This scenario will fail every time. The locking seems to be flawed in
l2cap_sock_shutdown() for L2CAP ERTM. Did it ever work ?
Workaround
========
Here is our workaround patch (based on kernel 3.8) which releases all
the locks before waiting (sleeping):
diff --git a/net/bluetooth/l2cap_core.c b/net/bluetooth/l2cap_core.c
index a53f47a..bf49066 100644
--- a/net/bluetooth/l2cap_core.c
+++ b/net/bluetooth/l2cap_core.c
@@ -1766,7 +1766,13 @@ int __l2cap_wait_ack(struct sock *sk)
}
release_sock(sk);
+ l2cap_chan_unlock(chan);
+ if (chan->conn)
+ mutex_unlock(&chan->conn->chan_lock);
timeo = schedule_timeout(timeo);
+ if (chan->conn)
+ mutex_lock(&chan->conn->chan_lock);
+ l2cap_chan_lock(chan);
lock_sock(sk);
set_current_state(TASK_INTERRUPTIBLE);
diff --git a/net/bluetooth/l2cap_sock.c b/net/bluetooth/l2cap_sock.c
index 657b3a4..bd0d1ae 100644
--- a/net/bluetooth/l2cap_sock.c
+++ b/net/bluetooth/l2cap_sock.c
@@ -867,8 +867,10 @@ static int l2cap_sock_shutdown(struct socket *sock,
int how)
lock_sock(sk);
if (!sk->sk_shutdown) {
- if (chan->mode == L2CAP_MODE_ERTM)
+ if (chan->mode == L2CAP_MODE_ERTM) {
err = __l2cap_wait_ack(sk);
+ conn = chan->conn;
+ }
sk->sk_shutdown = SHUTDOWN_MASK;
If you think this is the right approach then we will formally create a
patch and send it to the mailing list for review.

__REQUIRED WORK__.
**1.** Answer these from the L2CAP workaround text:
(a) Which kernel version is the workaround patch based on?
(b) In which function does the locking seem to be flawed for L2CAP ERTM?
(c) What will the writers do if the reader thinks their approach is right?
**2.** Render this sentence from the L2CAP workaround text in Spanish: "If you think this is the right approach then we will formally create a patch and send it to the mailing list for review."
**3.** Please carry on the L2CAP workaround text from the point where it stops.
The items after this point are separate material, unrelated to the L2CAP workaround text.

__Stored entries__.
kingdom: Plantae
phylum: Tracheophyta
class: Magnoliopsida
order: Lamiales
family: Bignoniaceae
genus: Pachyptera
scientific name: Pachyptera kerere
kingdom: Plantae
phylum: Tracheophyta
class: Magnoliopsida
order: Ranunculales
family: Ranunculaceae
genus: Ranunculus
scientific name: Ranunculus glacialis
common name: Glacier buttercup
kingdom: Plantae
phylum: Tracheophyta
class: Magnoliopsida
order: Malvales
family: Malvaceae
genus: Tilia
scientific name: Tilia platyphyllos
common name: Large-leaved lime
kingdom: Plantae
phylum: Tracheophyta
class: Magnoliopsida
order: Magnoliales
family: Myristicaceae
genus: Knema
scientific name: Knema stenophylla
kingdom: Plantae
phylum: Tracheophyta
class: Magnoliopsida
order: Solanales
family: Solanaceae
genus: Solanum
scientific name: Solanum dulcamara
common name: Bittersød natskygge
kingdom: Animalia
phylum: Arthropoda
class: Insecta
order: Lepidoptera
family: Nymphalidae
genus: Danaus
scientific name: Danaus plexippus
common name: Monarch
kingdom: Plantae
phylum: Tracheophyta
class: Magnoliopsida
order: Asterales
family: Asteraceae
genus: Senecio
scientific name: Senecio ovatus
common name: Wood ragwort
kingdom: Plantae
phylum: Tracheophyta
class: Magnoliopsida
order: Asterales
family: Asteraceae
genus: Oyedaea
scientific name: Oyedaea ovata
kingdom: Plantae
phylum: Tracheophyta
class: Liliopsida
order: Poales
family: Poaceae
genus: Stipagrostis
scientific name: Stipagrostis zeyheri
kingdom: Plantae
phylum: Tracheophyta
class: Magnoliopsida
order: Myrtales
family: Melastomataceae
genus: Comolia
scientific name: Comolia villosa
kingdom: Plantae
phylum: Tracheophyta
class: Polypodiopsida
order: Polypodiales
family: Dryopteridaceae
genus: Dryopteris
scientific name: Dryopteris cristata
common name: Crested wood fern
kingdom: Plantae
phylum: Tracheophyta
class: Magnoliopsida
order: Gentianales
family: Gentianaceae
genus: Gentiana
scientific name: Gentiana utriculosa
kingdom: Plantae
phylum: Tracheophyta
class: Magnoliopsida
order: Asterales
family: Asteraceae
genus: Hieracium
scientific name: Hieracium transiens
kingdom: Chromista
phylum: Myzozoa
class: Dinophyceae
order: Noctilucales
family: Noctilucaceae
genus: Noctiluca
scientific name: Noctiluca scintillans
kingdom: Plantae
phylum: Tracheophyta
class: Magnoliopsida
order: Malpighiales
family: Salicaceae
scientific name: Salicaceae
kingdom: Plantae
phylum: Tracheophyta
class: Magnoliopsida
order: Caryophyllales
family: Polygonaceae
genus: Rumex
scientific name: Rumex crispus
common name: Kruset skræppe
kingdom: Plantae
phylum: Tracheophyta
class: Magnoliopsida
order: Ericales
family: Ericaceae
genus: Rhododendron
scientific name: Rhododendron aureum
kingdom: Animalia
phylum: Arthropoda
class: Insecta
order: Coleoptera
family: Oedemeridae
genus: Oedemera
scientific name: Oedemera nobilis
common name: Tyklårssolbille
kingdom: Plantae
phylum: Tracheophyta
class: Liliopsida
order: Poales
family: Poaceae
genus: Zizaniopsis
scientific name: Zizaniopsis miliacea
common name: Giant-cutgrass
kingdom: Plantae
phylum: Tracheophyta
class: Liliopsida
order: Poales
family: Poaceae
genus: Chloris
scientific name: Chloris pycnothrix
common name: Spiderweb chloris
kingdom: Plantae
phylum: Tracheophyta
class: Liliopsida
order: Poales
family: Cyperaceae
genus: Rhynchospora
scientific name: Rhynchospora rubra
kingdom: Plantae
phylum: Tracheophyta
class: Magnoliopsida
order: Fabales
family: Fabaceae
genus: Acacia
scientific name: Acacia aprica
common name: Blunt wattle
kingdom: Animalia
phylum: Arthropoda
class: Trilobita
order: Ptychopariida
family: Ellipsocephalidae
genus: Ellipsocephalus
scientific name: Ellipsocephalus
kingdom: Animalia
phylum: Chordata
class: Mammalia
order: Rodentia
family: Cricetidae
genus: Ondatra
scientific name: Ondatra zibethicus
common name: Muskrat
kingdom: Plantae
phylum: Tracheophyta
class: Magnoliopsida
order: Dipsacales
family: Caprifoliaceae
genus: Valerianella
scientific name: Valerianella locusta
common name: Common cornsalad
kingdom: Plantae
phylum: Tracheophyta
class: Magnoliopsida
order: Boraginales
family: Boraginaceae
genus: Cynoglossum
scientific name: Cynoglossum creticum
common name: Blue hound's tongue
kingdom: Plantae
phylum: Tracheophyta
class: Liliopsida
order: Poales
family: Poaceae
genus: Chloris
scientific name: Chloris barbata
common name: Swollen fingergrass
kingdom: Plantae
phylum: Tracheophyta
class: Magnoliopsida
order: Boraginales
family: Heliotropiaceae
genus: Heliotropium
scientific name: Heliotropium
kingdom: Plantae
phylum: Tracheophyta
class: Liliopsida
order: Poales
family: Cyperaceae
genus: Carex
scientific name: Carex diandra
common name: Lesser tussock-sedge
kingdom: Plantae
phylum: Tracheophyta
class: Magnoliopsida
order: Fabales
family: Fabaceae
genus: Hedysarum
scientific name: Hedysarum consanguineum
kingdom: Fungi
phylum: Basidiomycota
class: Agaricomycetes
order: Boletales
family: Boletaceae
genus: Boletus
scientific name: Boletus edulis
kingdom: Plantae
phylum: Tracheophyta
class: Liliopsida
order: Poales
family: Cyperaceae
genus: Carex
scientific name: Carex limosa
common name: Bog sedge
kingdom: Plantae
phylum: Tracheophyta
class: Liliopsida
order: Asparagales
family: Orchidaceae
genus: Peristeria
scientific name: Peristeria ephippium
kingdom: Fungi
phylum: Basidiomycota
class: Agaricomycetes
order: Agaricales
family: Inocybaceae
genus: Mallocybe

__RESPONSES BY TASK__.
**1.**
(a) Kernel 3.8.
(b) l2cap_sock_shutdown().
(c) They will formally create a patch and send it to the mailing list for review.

**2.** Si creen que este es el enfoque correcto, crearemos formalmente un parche y lo enviaremos a la lista de correo para su revisión.

**3.**
Our initial tests show that the deadlock no longer occurs with the patch
applied, but we are worried about side effects.
We have some doubts:
a) What are the locks protecting ? Do all 3 locks need to be taken ?
b) Can a better architectural solution be created that avoids the locks ?
Perhaps arm the channel to disconnect, then after all ACKs have been
received, call a callback to wake up l2cap_sock_shutdown ?
c) What stops new I frames being sent during the waiting period so
chan->unacked_frames increases ?
Thanks for your time.
Regards,
Dean
--
Dean Jenkins
Embedded Software Engineer
Linux Transportation Solutions
Mentor Embedded Software Division
Mentor Graphics (UK) Ltd.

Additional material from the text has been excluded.